The Gloo UI supports OpenID Connect (OIDC) authentication from common providers such as Google, Okta, and Auth0. Users that access the UI will be required to authenticate with the OIDC provider, and all requests to retrieve data from the API will be authenticated.

You can configure OIDC authentication for the UI by providing your OIDC provider details in the glooUi section, such as the following.

  ...
glooUi:
  enabled: true
  auth:
    enabled: true
    backend: oidc
    oidc:
      appUrl: # The URL that the UI for the OIDC app is available at, from the DNS and other ingress settings that expose the OIDC app UI service.
      clientId: # From the OIDC provider
      clientSecret: # From the OIDC provider. Stored in a secret.
      clientSecretName: dashboard
      issuerUrl: # The issuer URL from the OIDC provider, usually something like 'https://<domain>.<provider_url>/'.
  

Data plane settings

Before you register workload clusters with Gloo Network, review the following options to help secure your registration. Each section details the benefits of the security option, and the necessary settings to specify in a Helm values file to use during your Helm registration.

FIPS-compliant image

If your environment runs workloads that require federal information processing compliance, you can use images of Gloo Network components that are specially built to comply with NIST FIPS. Open the values.yaml file, search for the image section, and append -fips to the tag, such as in the following example.

  ...
glooAgent:
  image:
    pullPolicy: IfNotPresent
    registry: gcr.io/gloo-mesh
    repository: gloo-mesh-agent
    tag: 2.6.0-beta2-fips
  

Certificate management

If you use the default self-signed certificates during Gloo Network installation, you can follow the steps in the cluster registration documentation to use these certificates during cluster registration. If you set up Gloo Network without secure communication for quick demonstrations, include the --set insecure=true flag during registration. Note that using the default self-signed certificate authorities (CAs) or using insecure mode are not suitable for production environments.

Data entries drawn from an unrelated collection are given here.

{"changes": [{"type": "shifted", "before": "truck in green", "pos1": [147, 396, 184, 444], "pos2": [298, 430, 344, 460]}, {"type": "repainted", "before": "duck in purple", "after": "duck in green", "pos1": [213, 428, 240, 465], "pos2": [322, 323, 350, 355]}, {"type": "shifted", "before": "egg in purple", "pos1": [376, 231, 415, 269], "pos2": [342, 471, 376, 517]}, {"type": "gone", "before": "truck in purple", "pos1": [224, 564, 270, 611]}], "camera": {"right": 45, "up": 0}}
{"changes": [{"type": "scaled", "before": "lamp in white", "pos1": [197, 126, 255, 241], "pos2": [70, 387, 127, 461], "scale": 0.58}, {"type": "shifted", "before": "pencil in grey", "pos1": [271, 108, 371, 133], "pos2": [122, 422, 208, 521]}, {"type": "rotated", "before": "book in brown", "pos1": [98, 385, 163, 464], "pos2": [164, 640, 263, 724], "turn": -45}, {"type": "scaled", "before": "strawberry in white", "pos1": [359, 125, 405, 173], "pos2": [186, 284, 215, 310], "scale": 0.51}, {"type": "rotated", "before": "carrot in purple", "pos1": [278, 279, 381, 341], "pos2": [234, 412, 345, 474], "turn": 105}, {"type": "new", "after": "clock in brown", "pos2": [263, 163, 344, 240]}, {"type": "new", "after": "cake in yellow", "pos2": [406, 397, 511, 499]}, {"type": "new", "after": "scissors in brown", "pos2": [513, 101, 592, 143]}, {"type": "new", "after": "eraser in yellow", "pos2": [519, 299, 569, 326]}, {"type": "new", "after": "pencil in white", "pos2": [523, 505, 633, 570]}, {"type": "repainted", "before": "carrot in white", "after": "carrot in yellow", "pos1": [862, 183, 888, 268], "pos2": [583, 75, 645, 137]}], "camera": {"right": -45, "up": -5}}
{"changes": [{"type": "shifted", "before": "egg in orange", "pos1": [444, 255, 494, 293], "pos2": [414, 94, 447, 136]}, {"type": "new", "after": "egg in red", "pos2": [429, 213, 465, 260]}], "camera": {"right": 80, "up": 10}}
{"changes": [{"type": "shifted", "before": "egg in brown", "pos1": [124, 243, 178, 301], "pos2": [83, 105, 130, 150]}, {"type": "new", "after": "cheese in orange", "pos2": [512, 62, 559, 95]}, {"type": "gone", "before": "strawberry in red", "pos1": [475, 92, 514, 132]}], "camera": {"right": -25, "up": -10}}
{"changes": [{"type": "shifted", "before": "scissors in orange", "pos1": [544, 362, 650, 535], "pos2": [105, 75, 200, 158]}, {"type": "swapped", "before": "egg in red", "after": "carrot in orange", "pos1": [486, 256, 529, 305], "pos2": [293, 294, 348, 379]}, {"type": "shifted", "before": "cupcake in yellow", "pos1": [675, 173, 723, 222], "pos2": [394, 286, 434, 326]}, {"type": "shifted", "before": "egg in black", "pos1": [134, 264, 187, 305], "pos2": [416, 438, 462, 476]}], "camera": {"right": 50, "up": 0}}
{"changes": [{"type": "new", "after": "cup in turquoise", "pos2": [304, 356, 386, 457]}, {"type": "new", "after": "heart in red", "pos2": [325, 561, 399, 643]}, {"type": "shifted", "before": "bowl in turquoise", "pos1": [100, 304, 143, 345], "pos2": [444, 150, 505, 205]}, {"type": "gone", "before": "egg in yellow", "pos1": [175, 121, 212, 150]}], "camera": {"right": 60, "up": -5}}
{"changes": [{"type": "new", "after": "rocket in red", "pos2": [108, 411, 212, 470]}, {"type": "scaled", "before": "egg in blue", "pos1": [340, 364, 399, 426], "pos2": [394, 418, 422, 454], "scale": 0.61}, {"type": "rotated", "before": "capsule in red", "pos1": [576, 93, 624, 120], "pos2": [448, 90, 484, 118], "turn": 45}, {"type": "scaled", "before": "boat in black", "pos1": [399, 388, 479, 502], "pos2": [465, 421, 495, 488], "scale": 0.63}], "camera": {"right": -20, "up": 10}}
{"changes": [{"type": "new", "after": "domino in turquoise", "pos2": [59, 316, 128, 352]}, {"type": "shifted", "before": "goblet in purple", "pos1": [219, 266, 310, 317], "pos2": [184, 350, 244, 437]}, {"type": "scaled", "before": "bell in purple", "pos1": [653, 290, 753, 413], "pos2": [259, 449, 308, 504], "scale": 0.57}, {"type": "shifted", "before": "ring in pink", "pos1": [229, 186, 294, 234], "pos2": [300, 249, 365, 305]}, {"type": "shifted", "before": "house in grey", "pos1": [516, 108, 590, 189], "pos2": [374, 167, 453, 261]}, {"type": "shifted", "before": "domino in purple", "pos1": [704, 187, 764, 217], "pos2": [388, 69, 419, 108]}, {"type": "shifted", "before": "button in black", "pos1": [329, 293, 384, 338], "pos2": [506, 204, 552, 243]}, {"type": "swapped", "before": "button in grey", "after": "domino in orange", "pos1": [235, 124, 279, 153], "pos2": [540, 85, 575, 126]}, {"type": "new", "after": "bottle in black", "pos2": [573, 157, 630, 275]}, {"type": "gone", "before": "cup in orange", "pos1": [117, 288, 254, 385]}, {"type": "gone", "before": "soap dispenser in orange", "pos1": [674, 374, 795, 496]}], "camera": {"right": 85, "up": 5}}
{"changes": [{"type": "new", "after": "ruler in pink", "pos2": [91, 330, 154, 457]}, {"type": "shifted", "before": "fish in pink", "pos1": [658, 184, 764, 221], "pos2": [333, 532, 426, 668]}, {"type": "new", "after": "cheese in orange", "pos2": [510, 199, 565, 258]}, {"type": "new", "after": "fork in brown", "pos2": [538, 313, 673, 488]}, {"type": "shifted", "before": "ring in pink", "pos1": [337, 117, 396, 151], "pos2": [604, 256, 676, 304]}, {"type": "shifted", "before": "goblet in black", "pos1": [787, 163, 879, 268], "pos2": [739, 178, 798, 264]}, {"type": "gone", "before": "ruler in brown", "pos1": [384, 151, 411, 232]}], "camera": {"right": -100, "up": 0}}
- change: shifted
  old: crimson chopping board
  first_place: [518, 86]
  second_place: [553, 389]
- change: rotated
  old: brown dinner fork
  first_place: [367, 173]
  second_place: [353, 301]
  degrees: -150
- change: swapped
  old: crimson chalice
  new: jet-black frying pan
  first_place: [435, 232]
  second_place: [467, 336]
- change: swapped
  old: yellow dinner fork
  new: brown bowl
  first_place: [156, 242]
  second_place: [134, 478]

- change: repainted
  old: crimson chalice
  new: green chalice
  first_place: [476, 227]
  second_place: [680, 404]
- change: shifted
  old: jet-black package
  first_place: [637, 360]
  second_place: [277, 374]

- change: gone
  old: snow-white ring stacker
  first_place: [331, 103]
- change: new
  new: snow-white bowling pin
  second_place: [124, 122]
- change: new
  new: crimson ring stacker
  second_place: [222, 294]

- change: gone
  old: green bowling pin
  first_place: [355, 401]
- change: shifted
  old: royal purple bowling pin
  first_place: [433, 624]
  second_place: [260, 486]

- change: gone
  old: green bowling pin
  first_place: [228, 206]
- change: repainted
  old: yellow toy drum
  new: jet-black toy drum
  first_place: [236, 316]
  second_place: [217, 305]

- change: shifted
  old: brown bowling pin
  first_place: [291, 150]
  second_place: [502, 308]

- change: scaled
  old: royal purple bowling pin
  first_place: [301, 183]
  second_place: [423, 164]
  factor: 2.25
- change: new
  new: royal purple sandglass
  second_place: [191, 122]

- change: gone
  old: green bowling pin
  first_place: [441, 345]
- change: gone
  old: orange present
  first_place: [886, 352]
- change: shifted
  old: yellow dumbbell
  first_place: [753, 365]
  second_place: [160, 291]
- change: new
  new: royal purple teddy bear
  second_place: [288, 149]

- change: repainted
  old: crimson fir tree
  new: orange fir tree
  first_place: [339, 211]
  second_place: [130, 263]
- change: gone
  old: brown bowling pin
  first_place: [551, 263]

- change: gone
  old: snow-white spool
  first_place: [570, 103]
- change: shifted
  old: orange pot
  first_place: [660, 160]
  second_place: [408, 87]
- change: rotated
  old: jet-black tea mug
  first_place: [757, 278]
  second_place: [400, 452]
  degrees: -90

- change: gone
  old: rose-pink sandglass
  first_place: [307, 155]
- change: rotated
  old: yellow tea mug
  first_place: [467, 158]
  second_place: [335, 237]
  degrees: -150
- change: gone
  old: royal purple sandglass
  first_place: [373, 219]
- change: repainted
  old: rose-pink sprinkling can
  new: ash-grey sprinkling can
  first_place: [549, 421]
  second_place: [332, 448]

In production environments, you use the same custom certificates that you set up for Gloo Network installation during cluster registration:

  1. Ensure that when you installed Gloo Network, you set up the relay certificates, such as with AWS Certificate Manager, HashiCorp Vault, or your own custom certs, including the relay forwarding and identity secrets in the management and workload clusters.

  2. The relay certificate instructions include steps to modify your Helm values file to use the custom CAs, such as in the following relay section. Note that you might need to update the clientTlsSecret name and rootTlsSecret name values, depending on your certificate setup.

      common:
      insecure: false
    glooAgent:
      insecure: false
      relay:
        authority: gloo-mesh-mgmt-server.gloo-mesh
        clientTlsSecret:
          name: gloo-mesh-agent-$REMOTE_CLUSTER-tls-cert
          namespace: gloo-mesh
        rootTlsSecret:
          name: relay-root-tls-secret
          namespace: gloo-mesh
        serverAddress: $MGMT_SERVER_NETWORKING_ADDRESS
    ...
      

Kubernetes RBAC

To review the permissions of deployed Gloo components such as the management server and agent, see Gloo component permissions.